In 2001, the WHO set a goal to cut measles by 90% by 2010. Although the death rate from measles declined dramatically, it fell short of the health agency’s goal.
“This is still a huge success,” study author Peter Strebel, a measles expert at WHO, told the AP. Strebel said the 85% vaccination coverage rate is the highest ever recorded. “You don’t reduce measles deaths by three-quarters without significantly accelerating efforts,” he said.
However, the researchers had sufficient data for only 65 countries and had to estimate the figures for 128 others using modeling, the AP reported.

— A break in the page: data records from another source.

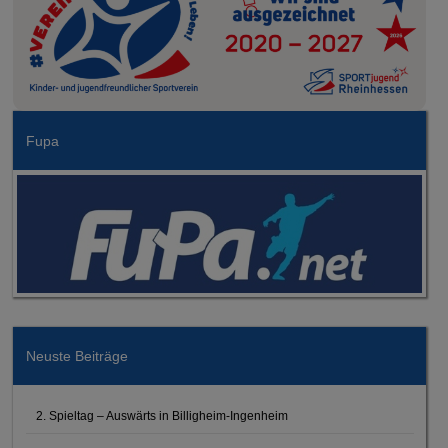
Fupa
Neuste Beiträge
2. Spieltag – Auswärts in Billigheim-Ingenheim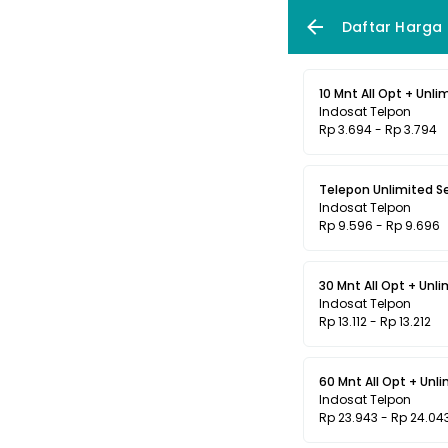
Daftar Harga
10 Mnt All Opt + Unli
Indosat Telpon
Rp 3.694 - Rp 3.794
Telepon Unlimited S
Indosat Telpon
Rp 9.596 - Rp 9.696
30 Mnt All Opt + Unl
Indosat Telpon
Rp 13.112 - Rp 13.212
60 Mnt All Opt + Unl
Indosat Telpon
Rp 23.943 - Rp 24.04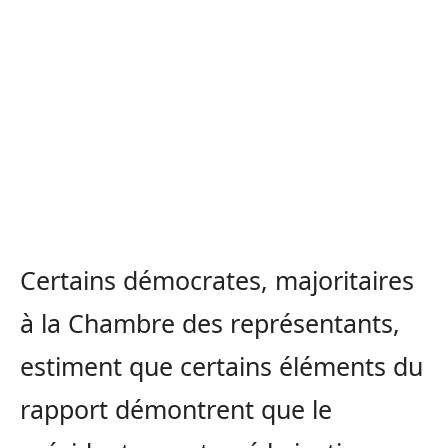
Certains démocrates, majoritaires
à la Chambre des représentants,
estiment que certains éléments du
rapport démontrent que le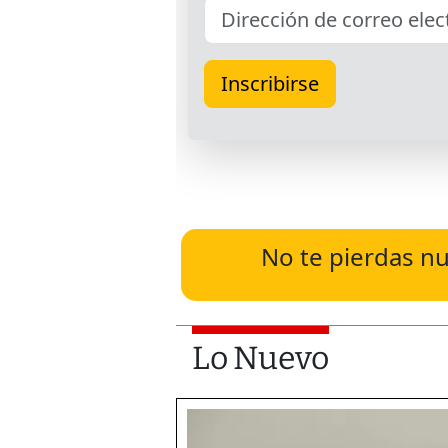
No te pierdas nu
Lo Nuevo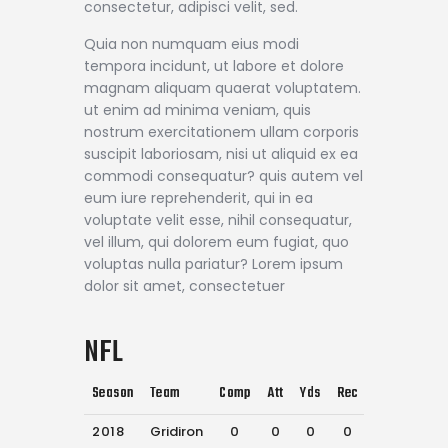
consectetur, adipisci velit, sed.
Quia non numquam eius modi
tempora incidunt, ut labore et dolore
magnam aliquam quaerat voluptatem.
ut enim ad minima veniam, quis
nostrum exercitationem ullam corporis
suscipit laboriosam, nisi ut aliquid ex ea
commodi consequatur? quis autem vel
eum iure reprehenderit, qui in ea
voluptate velit esse, nihil consequatur,
vel illum, qui dolorem eum fugiat, quo
voluptas nulla pariatur? Lorem ipsum
dolor sit amet, consectetuer
NFL
Season
Team
Comp
Att
Yds
Rec
Rec Yds
T
2018
Gridiron
0
0
0
0
0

The WHO is now launching a new strategic plan to continue cutting deaths due to measles and rubella. Measles and rubella vaccines are commonly combined in a single shot. The goal is to reduce global measles deaths by at least 95% by 2015 and to achieve measles and rubella elimination in at least five WHO regions by 2020.

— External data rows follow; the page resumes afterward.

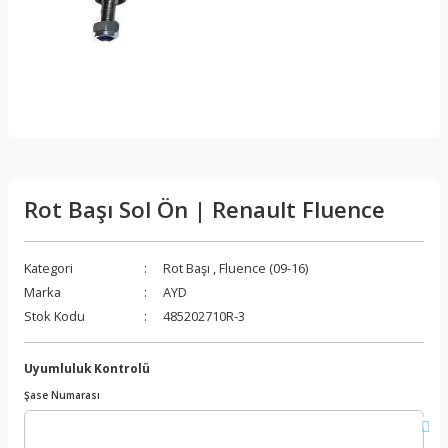
Rot Başı Sol Ön | Renault Fluence
Kategori
Rot Başı
,
Fluence (09-16)
Marka
AYD
Stok Kodu
485202710R-3
Uyumluluk Kontrolü
Şase Numarası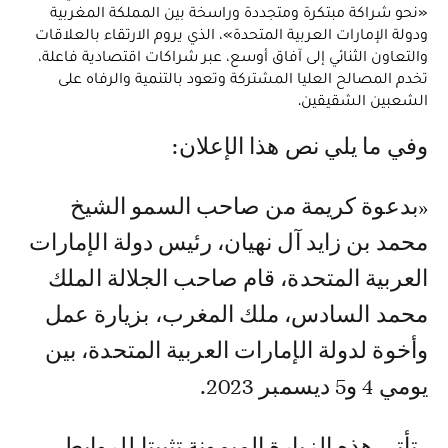
«نحو شراكة مبتكرة ومتجددة وراسخة بين المملكة المغربية
ودولة الإمارات العربية المتحدة»، الذي يروم الارتقاء بالعلاقات
والتعاون الثنائي إلى آفاق أوسع، عبر شراكات اقتصادية فاعلة،
تخدم المصالح العليا المشتركة وتعود بالتنمية والرفاه على
الشعبين الشقيقين.
وفي ما يلي نص هذا الإعلان:
«بدعوة كريمة من صاحب السمو الشيخ
محمد بن زايد آل نهيان، رئيس دولة الإمارات
العربية المتحدة، قام صاحب الجلالة الملك
محمد السادس، ملك المغرب، بزيارة عمل
وأخوة لدولة الإمارات العربية المتحدة، بين
يومي 4 و5 ديسمبر 2023.
- تأتي هذه الزيارة الميمونة تثبيتا للروابط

“Recent measles outbreaks have affected children in the world unevenly, with the poorest and youngest children the most at risk of death or disability,” said UNICEF Executive Director Anthony Lake in a statement. “This new Strategic Plan stresses that measles and rubella vaccinations must be delivered to children deep in the poorest and hardest to reach communities.”
The agency plans to increase monitoring and vaccinating strategies and to encourage 62 countries currently not using the rubella vaccine to use their measles vaccination delivery system to provide the immunization, so that people can protect themselves from both diseases.
Some experts believe the WHO’s goal to eradicate measles or rubella may be overreaching, and suggest that aiming to reduce disease and death rates is more realistic. In recent years, measles has rebounded in Europe and elsewhere. Daniel Berman, a vaccines expert at Medecins Sans Frontieres, told the AP that a massive increase in measles in Africa occurred in the last two years due to lapses from vaccine campaigns and declining funds. “The challenge is to find ways to make measles campaigns happen in countries with weak systems,” he told the AP, noting that it will be hard to improve on the 74% drop in the death rate and that it will most likely plateau.